I'd previously looked into the Banks systems but their mechanics and fit-up wouldn't fit; combined with their lack of concern pushed me to get all the parts returned.  There are many options for enhancing this engine's performance outside of Banks and I figured the fan change would be a good start.


----------



## LEN (Nov 21, 2012)

Think for the $$$$, if your motor is electronic, I would go with a programmer and a piro gauge.

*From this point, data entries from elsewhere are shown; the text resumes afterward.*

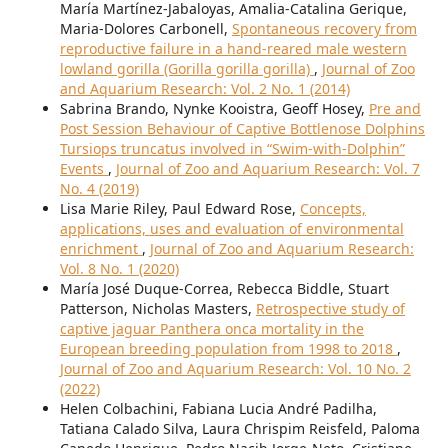
María Martínez-Jabaloyas, Amalia-Catalina Gerique,
Maria-Dolores Carbonell,
Spontaneous recovery from
reproductive failure in a hand-reared male western
lowland gorilla (Gorilla gorilla gorilla)
,
Journal of Zoo
and Aquarium Research: Vol. 2 No. 1 (2014)
Sabrina Brando, Nynke Kooistra, Geoff Hosey,
Pre and
Post Session Behaviour of Captive Bottlenose Dolphins
Tursiops truncatus involved in “Swim-with-Dolphin”
Events
,
Journal of Zoo and Aquarium Research: Vol. 7
No. 4 (2019)
Lisa Marie Riley, Paul Edward Rose,
Concepts,
applications, uses and evaluation of environmental
enrichment
,
Journal of Zoo and Aquarium Research:
Vol. 8 No. 1 (2020)
María José Duque-Correa, Rebecca Biddle, Stuart
Patterson, Nicholas Masters,
Retrospective study of
captive jaguar Panthera onca mortality in the
European breeding population from 1998 to 2018
,
Journal of Zoo and Aquarium Research: Vol. 10 No. 2
(2022)
Helen Colbachini, Fabiana Lucia André Padilha,
Tatiana Calado Silva, Laura Chrispim Reisfeld, Paloma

That would give the xtra HP/torque and maybe a bit of mileage to boot.

LEN


----------



## akjimny (Nov 22, 2012)

HL - I'm not a diesel expert (or any other kind of expert, really)but I'm sure somebody makes an aftermarket electric fan that could be adapted to your rig.  Just going to Google I came up with over two million hits.  The stuff on the first page looked promising.

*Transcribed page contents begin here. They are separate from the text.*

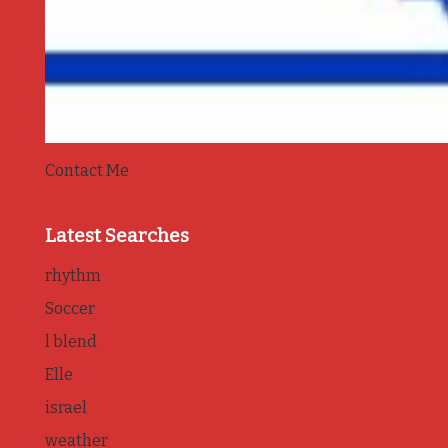
Contact Me
Latest Searches
rhythm
Soccer
l blend
Elle
israel
weather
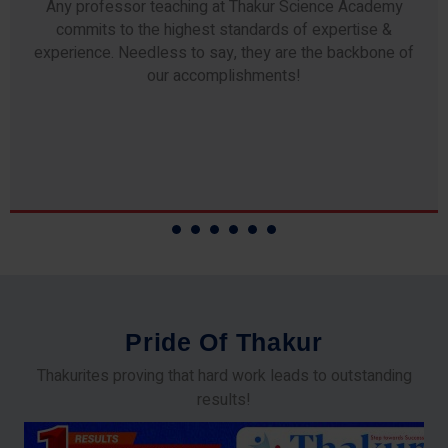
Any professor teaching at Thakur Science Academy
commits to the highest standards of expertise &
experience. Needless to say, they are the backbone of
our accomplishments!
P
r
i
d
e
O
f
T
h
a
k
u
r
Thakurites proving that hard work leads to outstanding
results!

Maybe one of the diesel experts will see this and chip in with more expert advice.


----------



## HL Vogt (Nov 23, 2012)

I've done searches with key words that may have been too restrictive and, maybe, narrowed my returns since they never ended up with the quantity of responses you did!!!  What was your search criteria?


----------



## HL Vogt (Nov 23, 2012)

You make a good point and maybe this could aid the cooling issue indirectly by working the engine less for the same load.  I have the gauges and considered the programmer but not as the initial upgrade.  
Increasing available HP/Torque while making the cooling more efficient with one modification made the thought of switching the belt driven fan to electric was appealing and I hadn't considered it a major expense.  
The programmer would be a simpler implementation too!  Thanks for the "brain jog".


----------



## Clay L (Nov 23, 2012)

It won't work the engine less. 
The alternator supplies the electricity to turn the fan and the alternator takes the same HP from the engine to generate the power to spin the fan as the mechanical fan did plus some small loss in mechanical to electrical conversion.

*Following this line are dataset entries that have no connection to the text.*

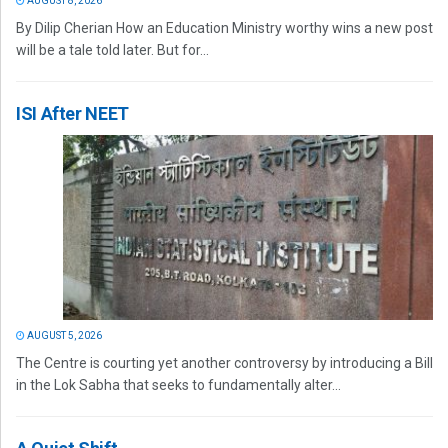
AUGUST 8, 2026
By Dilip Cherian How an Education Ministry worthy wins a new post
will be a tale told later. But for...
ISI After NEET
AUGUST 5, 2026
The Centre is courting yet another controversy by introducing a Bill
in the Lok Sabha that seeks to fundamentally alter...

The only way an electrical fan can use less power from the engine is if the blade design yields a more efficient movement of air.    

The concept is TANSTASAFL.
 Coined by Robert Heinlein as I recall. It stands  for "There Ain't No Such Thing As A Free Lunch" A pretty good restatement of the First Law of Thermodynamics.


----------



## HL Vogt (Nov 23, 2012)

Clay L:  Thanks, I've ruled out the electric fan as a viable alteration.  Besides, the existing fan is temp. controlled via a clutch so any perceived gains would be marginal at best even with a more modern blade design.  Power gains via other methods abound for the Cummins so I'll defer to the experienced pros and proceed accordingly.

All the best,


----------



## trell (Dec 19, 2012)

Electric fan are much more efficient than a belt driven fan for many of reasons. They do-not run all the time as a belt driven on does, even with a a clutch fan the are still not as good a Electric ones.That is one reason why about all new cars are equip. with them. But I know little about diesel motors as my coach is a V10 Ford.


----------